When Harry finally arrives he is breathless, wigged and sweaty. Greeting me, he dumps his files on the desk and adjusts his wig as it slides forward. He is wearing a barrister’s black robes. I breathe more easily now he is here.
‘How are you?’ he asks.
‘You are sweating a lot.’
‘Sorry?’ He looks down at himself. ‘Oh, yes. Big day.’
He lays out his legal briefs, stands and dabs his forehead with a handkerchief. ‘It would be the hottest day of the year for your trial, wouldn’t it? Did you bring the Spanish sun with you?’
‘No. How could I do that?’
Harry opens his mouth to speak then closes it. He drags out a chair from under the table, flicks his cloak behind him and sits. The classical music still plays on the radio.
‘So,’ he says. ‘We are as ready as we can be. Do you have any questions?’
‘How long will the trial take today?’
‘That depends on how long the prosecution cross-examine for. It could last all day, though naturally there will be a break for lunch.’
‘Do you know who has been selected to be on the jury?’

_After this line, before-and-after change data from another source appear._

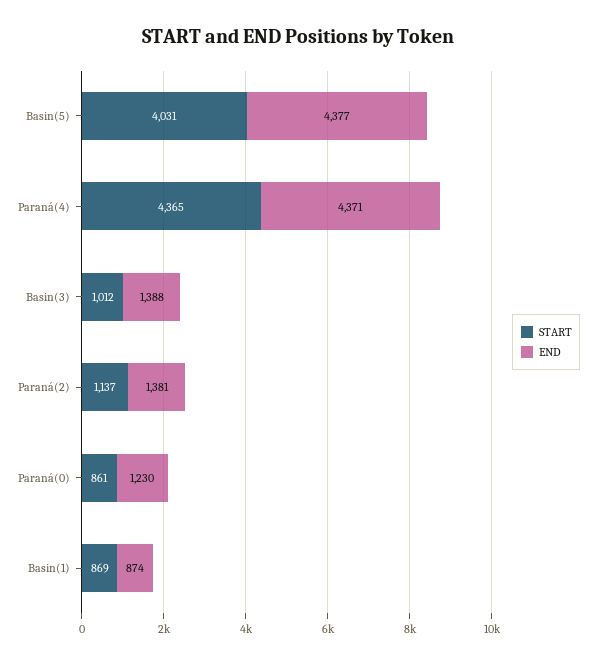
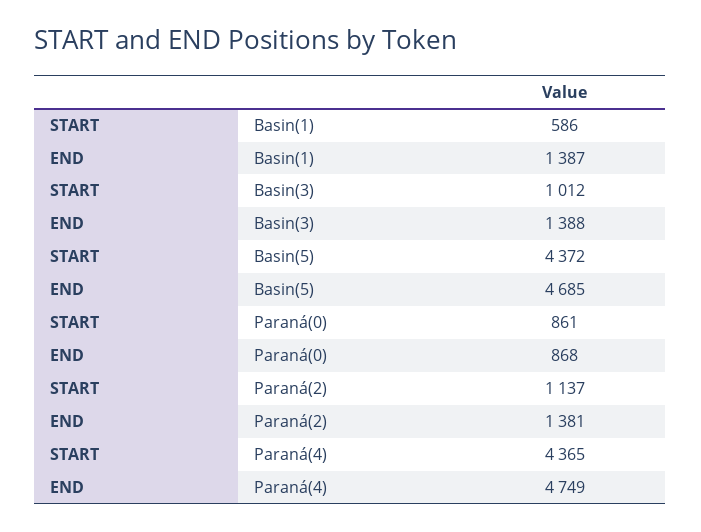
START, Basin(5): 4031 -> 4372
END, Basin(5): 4377 -> 4685
END, Paraná(4): 4371 -> 4749
END, Paraná(0): 1230 -> 868
START, Basin(1): 869 -> 586
END, Basin(1): 874 -> 1387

He nods. ‘I’ve seen the names. There’s a good bunch to select from, it seems. Reasonable mix of people. Jobs. Backgrounds—we should be okay there when the clerk picks them out.’
‘You will call me to the witness stand?’
‘Yes. I think it’s best. Are we still agreed you will do that?’
I pause. If I take the stand, what will I say? If they ask me if I did it, if I killed him, then do I tell them the truth? That I don’t know, that I can’t be sure any more because I have been drugged more times than I know? Because when I think of Father Reznik, I find myself now confusing him with Father O’Donnell and his butchered body? ‘I haven’t decided yet,’ I say finally.
‘Okay.’ A smile. ‘I understand.’
The door opens. One of the solicitors. ‘They’re running five minutes late, Harry,’ she says. Harry thanks her. The door closes.
Harry gestures to the radio. ‘I love this piece.’
I breathe in, a deliberate, indulgent inhalation. ‘“The Flower Duet”.’
‘By Léo Delibes from his opera, Lakmé.’
Our eyes rest on the radio as the sopranos sing, their voices lapping like waves on a shore. I loosen my shoulders, close my eyes. Violins. Flutes. They dance together across the room, twirling, spinning, entwined.
Harry sighs. ‘I’ve always thought, when I hear this piece of music, that if there were angels, this is what they would sound like. That when I arrived at the gates of heaven, this is what I would hear.’
The voices are in the sky now, high notes gliding through the music. We sit, listen, no words spoken. As the piece comes to a close, the singing hovering in the air like a butterfly, I open my eyes.
Harry smiles at me. We do not speak, simply wait as the singing slowly fades away. I glance to the clock on the wall and my body tenses once more: 09.29 hours. Nearly time.
Harry starts to write some notes. I stare at the radio, try to focus on it to quell my rising nerves. The music has been replaced with a news bulletin, and the announcer is issuing a breaking report about the American National Security Agency—the NSA. There are allegations of espionage and something called Prism. I sit up, pay close attention. The NSA is being accused of illegally accessing personal information via social networking sites and other significant online organisations.